8. Be explicit about what you’re not solving
This actually increases credibility.
For example:
Non-goals:
- This is not a new LLM model.
- This is not a replacement for Claude Code or opencode.
- This does not try to fully constrain the agent with a rigid workflow.
- This does not assume every experiment will improve the score.
- This is not initially optimized for large-scale distributed training.
This shows readers that you have a clear sense of your boundaries.
9. Write a roadmap
Don’t only document what’s already done — also describe what comes next.
For example:
Roadmap:
- Experiment registry
- Kaggle watcher
- Structured result collector
- Research memory / summary store
- Multi-agent experiment aggregator
- Langfuse-based tracing
- Automatic failure classification
- Self-improving skill updates
This makes the project feel like an evolving system rather than a one-off script.
Part III — A recommended documentation structure
Here is a structure I suggest for your README or technical writeup:
# Project Name
## 1. Motivation
Why are existing coding agents ill-suited for long-running Kaggle / research workflows?
## 2. Core Idea
Decouple agent reasoning, experiment execution, remote waiting, and result aggregation.
## 3. System Overview
Diagram: Producer / Watcher / Collector / State Store / Aggregator.
## 4. Example Workflow
From proposing an experiment → submitting the kernel → waiting → collecting results → summarizing → deciding the next step.
## 5. Key Abstractions
Experiment, Run, Hypothesis, Result, Research State, Agent Session.
## 6. Failure Modes Addressed
Blocking, forgetting, repeated experiments, out-of-order results, inability to resume context.
## 7. Design Principles
Non-blocking, persistent state, agent-agnostic, event-driven, minimal local state.
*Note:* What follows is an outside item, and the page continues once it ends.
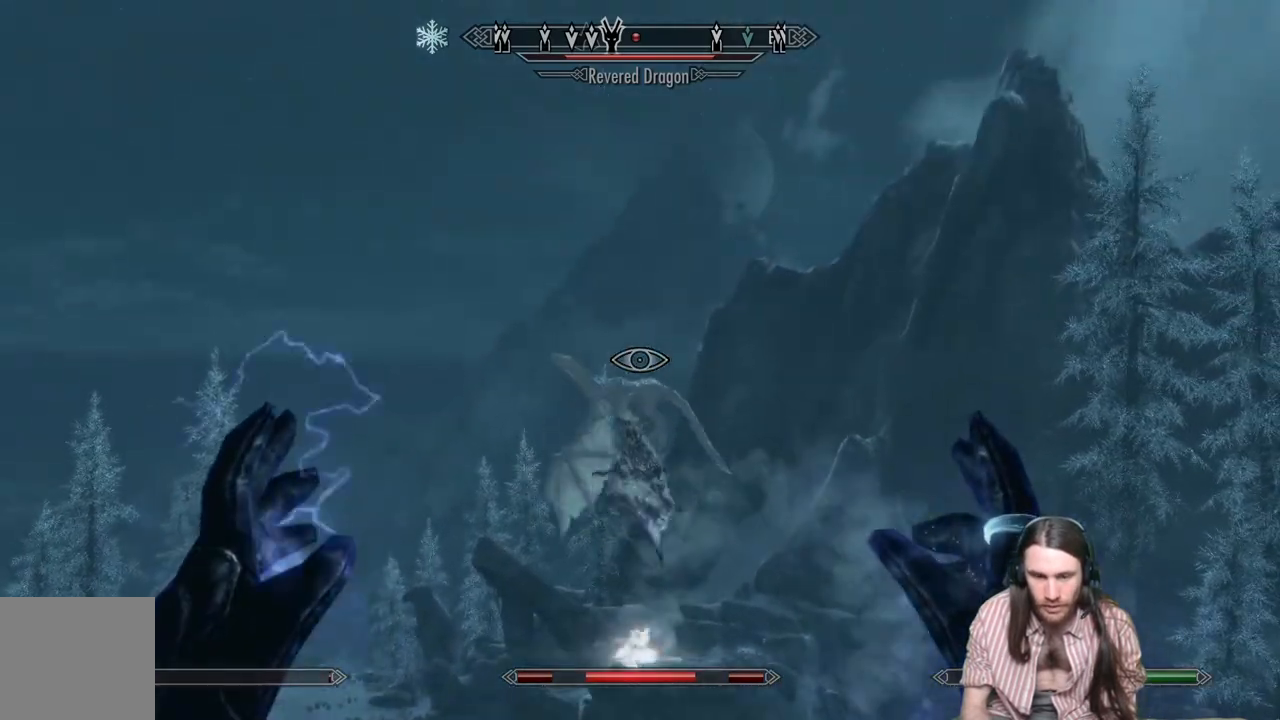
{"buttons": [], "left_stick": "center", "right_stick": "center", "events": []}
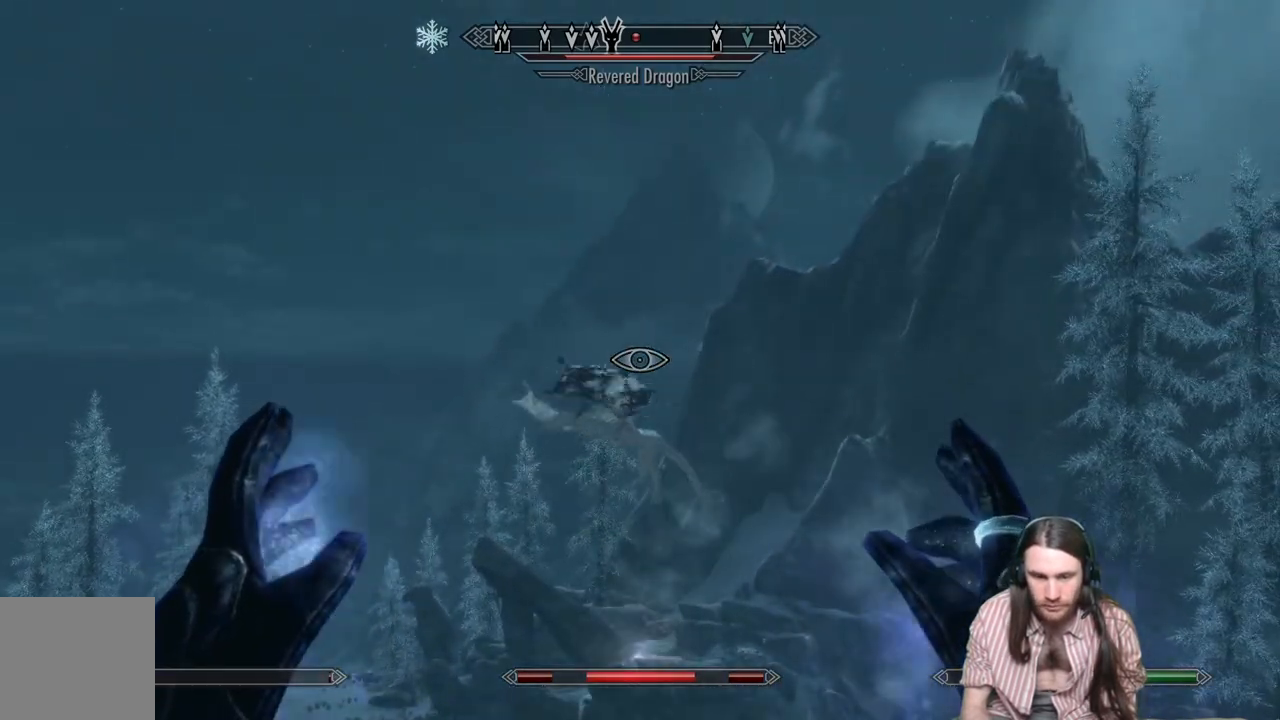
{"buttons": [], "left_stick": "center", "right_stick": "center", "events": []}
## 8. Comparison with Existing Tools
Claude Code / opencode / Hermes / LangGraph / ML experiment trackers.
## 9. Current Status
What has been implemented vs. what is still in design.
## 10. Roadmap
Plans for future development.
Part IV — The single most important point
When reading others’ work, look for:
Problem → insight → abstraction → trade-offs → what you can borrow
When writing your own, follow the same sequence:
Pain point → core position → system abstraction → design trade-offs → concrete scenario
Don’t write:
I added support for features A, B, C, and D.
Write:
Why is the existing approach not good enough?
What is my core judgment?
How am I reframing the problem?
What capabilities does the system gain as a result?
Only then will your work feel like it has genuine ideas behind it — rather than just another automation script.